Sunday, March 11, 2012

Catfish


Yaniv Schulman, Angela Wesselman
Directed by Henry Joost and Ariel Schulman
Rating: C

In late 2007, Yaniv Schulman began corresponding with an eight-year-old girl, Abby, and her mother after seeing her paintings she drew based off his photographs. Yaniv made regular phone calls with the mother, Angela, and began getting involved with the family, making contact with Angela's oldest daughter, Megan, and talking on Facebook. After eight months of getting to know each other, Yaniv starts to become suspicious when a song Megan claimed she wrote sounded exactly like another artist. Yaniv decided to visit Megan, Abby, and Angela in Michigan to get the story straight.

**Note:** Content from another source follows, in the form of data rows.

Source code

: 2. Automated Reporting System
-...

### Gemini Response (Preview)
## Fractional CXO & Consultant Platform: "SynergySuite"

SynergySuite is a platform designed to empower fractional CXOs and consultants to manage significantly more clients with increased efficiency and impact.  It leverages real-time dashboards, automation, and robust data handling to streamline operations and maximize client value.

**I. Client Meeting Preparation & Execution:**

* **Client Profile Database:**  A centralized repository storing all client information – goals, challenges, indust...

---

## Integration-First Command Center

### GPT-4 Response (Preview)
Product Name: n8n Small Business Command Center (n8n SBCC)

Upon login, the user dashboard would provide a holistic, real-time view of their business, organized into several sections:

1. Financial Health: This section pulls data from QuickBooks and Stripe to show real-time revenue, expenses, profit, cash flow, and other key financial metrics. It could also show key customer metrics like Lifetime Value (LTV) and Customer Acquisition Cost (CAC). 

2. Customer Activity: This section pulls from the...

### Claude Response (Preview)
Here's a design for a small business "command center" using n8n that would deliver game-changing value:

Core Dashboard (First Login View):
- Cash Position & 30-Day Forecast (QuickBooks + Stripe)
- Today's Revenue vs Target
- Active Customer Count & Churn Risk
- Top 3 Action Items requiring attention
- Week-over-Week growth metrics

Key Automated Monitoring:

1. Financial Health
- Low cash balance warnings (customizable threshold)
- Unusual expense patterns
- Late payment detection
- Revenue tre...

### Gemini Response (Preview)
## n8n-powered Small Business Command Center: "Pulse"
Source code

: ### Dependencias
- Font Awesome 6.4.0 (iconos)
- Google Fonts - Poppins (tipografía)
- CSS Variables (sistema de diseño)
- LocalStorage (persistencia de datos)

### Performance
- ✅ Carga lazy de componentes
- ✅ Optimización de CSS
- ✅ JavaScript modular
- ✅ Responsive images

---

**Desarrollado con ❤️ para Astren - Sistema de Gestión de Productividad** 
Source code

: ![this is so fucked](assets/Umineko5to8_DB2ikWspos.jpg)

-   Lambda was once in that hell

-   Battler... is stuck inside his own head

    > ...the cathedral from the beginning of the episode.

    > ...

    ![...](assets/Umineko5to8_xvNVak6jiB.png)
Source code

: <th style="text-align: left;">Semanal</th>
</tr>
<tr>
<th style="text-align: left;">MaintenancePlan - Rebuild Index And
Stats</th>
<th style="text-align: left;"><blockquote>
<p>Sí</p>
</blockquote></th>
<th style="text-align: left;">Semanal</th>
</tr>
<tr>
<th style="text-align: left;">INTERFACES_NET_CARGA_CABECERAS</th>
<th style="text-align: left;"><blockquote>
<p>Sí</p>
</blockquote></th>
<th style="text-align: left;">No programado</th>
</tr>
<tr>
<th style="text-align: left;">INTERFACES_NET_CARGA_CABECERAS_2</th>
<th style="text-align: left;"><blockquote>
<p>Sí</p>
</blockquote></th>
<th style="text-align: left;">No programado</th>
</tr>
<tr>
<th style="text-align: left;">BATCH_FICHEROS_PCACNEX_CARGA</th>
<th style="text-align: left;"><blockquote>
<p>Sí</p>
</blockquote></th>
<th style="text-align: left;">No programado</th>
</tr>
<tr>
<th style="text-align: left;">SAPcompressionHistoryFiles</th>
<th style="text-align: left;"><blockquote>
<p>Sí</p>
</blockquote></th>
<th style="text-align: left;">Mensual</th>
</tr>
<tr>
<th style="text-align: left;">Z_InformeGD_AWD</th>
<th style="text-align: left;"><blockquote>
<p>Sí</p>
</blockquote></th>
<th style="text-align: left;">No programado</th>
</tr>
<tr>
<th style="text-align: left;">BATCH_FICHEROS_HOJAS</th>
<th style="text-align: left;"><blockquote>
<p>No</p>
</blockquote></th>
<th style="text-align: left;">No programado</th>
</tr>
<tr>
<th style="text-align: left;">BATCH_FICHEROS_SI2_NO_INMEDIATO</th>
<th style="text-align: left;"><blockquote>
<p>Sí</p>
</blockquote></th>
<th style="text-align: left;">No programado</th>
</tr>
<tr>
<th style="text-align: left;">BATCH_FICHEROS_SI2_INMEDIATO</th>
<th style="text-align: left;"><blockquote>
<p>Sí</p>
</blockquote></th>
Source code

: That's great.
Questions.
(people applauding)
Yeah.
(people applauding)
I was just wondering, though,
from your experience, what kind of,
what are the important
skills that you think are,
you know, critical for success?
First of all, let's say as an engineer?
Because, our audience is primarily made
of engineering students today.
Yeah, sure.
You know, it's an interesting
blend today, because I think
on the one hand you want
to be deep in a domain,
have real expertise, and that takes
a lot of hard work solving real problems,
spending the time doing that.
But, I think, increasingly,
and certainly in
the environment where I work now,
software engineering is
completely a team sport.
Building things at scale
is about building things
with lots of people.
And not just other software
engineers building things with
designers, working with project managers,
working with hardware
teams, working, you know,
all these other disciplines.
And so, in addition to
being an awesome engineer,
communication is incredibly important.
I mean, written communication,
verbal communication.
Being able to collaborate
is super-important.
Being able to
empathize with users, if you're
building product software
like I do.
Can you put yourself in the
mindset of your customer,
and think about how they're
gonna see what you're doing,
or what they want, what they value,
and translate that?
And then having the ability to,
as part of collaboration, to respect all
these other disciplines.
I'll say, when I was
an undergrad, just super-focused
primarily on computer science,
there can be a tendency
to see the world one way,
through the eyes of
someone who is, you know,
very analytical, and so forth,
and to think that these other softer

"Catfish" is a real documentary and sheds light on how easy people can deceive you through means of Facebook and phone calls. Yaniv would call Megan fairly regularly and they had a romantic relationship through talking on the phone and texting, yet they have never met each other. Yaniv starts to put the pieces together after investigating Abby's art gallery and finds out the building is vacant.

I think in most situations, people wouldn't have handled Yaniv's situation as calmly as he did. Yaniv finds out that Angela is the one who painted the pictures and while Abby and Megan are really her daughters, Angela hadn't talked to Megan in years. It's sad and it makes you pity Angela for the life she lives and for making up such a huge story. She led Yaniv on to think Megan was really someone interested in him but it makes you pity her because she must be a desperate person to do that. Yaniv doesn't think so. He spends a few days with her, getting the story straight but never expressing anything other than sympathy.

I'm not quite sure why anyone would want to watch this documentary. It's a little slow and in the beginning there's not much of a point to watch it until you get wrapped up in the drama. I wouldn't recommend watching this unless you want to experience the drama yourself.